To achieve this, WP5 will pursue the following specific objectives:

• To conduct a proof-of-concept, phase II, multi-centre, open-label, randomized clinical trial (COMBAT trial) aiming to determine efficacy and safety of the combinatorial therapy selected according to the results of WP 1-4, having the highest chance of improving clinical outcome
• To evaluate the novel tests developed in WP 1-4 by using the biological samples collected from patients enrolled in the COMBAT trial and in a parallel observational prospective study

Lead: UB

DECISION is a multidisciplinary consortium including stakeholders of patients, academia, and industry and includes a broad and complex spectrum of methods and tasks. Therefore, several important ethical, legal, and socio-economic issues arise in this project, which will be addressed by this work package and can be summarized in the following main objectives of this WP:

• To develop and implement ethical and legal issues linked to the collection, analysis, transfer, and use of human and animal data and samples
• To develop and implement ethical and societal issues related to patients with decompensated cirrhosis
• To determine the cost-effectiveness of these new strategies based on the WP5 clinical trial and disease modelling with the ultimate aim of decreasing the social and healthcare burden of decompensation of cirrhosis

Lead: concentris

The objective of WP7 is the development of a communication strategy and dissemination plan aimed at potential stakeholders of the EU member states, namely patients, health care professionals, pharma and biotech companies, healthcare insurers, international professional networks, and the general public.
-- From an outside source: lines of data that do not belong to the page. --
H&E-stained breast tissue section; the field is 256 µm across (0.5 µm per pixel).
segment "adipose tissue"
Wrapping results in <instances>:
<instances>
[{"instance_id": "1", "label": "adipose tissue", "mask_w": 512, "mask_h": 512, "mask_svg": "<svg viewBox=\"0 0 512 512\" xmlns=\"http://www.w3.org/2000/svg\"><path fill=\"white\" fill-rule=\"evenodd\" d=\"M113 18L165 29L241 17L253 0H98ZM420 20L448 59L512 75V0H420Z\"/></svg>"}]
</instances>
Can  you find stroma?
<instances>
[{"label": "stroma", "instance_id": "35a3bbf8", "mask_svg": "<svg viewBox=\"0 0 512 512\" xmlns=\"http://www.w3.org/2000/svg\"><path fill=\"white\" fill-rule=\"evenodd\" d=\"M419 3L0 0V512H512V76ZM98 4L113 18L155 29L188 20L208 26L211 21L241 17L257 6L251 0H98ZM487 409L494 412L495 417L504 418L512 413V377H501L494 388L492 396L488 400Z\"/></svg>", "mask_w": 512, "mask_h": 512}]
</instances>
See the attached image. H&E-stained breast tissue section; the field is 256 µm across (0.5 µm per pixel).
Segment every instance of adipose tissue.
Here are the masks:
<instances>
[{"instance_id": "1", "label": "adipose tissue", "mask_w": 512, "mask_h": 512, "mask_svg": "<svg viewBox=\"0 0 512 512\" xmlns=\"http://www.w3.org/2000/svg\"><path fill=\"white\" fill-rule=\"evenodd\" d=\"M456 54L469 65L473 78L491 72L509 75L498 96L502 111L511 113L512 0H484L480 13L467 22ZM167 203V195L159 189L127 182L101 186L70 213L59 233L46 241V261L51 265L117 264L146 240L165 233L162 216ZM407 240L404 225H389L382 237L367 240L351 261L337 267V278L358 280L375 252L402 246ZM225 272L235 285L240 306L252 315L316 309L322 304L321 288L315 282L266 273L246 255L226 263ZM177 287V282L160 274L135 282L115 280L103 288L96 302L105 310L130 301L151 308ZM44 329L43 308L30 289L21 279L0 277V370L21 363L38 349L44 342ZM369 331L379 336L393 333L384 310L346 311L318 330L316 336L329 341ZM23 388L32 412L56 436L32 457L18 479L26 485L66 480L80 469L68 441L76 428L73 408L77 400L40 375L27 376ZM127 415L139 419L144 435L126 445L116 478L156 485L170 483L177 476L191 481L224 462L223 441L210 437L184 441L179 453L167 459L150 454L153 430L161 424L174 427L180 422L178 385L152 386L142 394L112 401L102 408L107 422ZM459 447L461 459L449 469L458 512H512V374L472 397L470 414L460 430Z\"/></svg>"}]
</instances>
The strategy will include the following specific aims:

• To make DECISION known to all stakeholders
• To disseminate the results to the scientific and medical community, healthcare, pharmaceutical and policy sectors, and the general public and foster interaction and exchange with patient organizations
• To exploit and valorise the intellectual property rights (IPR) generated within WP1-5 and safeguard the sustainability of DECISION
• To incorporate new knowledge on tests and combinatorial therapies into (inter)national clinical guidelines and inform patient communities of the benefits for the patients
• To prepare the next generation of scientists in the field of liver research

Lead beneficiary: EF CLIF

Effective project management is a central element of successful research. This is because large research projects entail a lot of administrative work. The following objectives will be actively pursued by WP8:

• To make DECISION achieve its objectives and to deliver in time, budget and quality its milestones and deliverables
• To help the consortium abide by the regulations and contractual obligations according to the grant agreement, its annexes and the consortium agreement
• To look after the project`s finances and to report them properly to the EC
• To establish a communication infrastructure which enables the partners to communicate efficiently and to stay connected for the run-time of the project
• To preserve the rights of the partners regarding intellectual property and to act as a mediator in case of disputes

Lead: EF CLIF

The objective of WP9 is to ensure compliance with all ethics requirements for research and clinical trials of the European Union.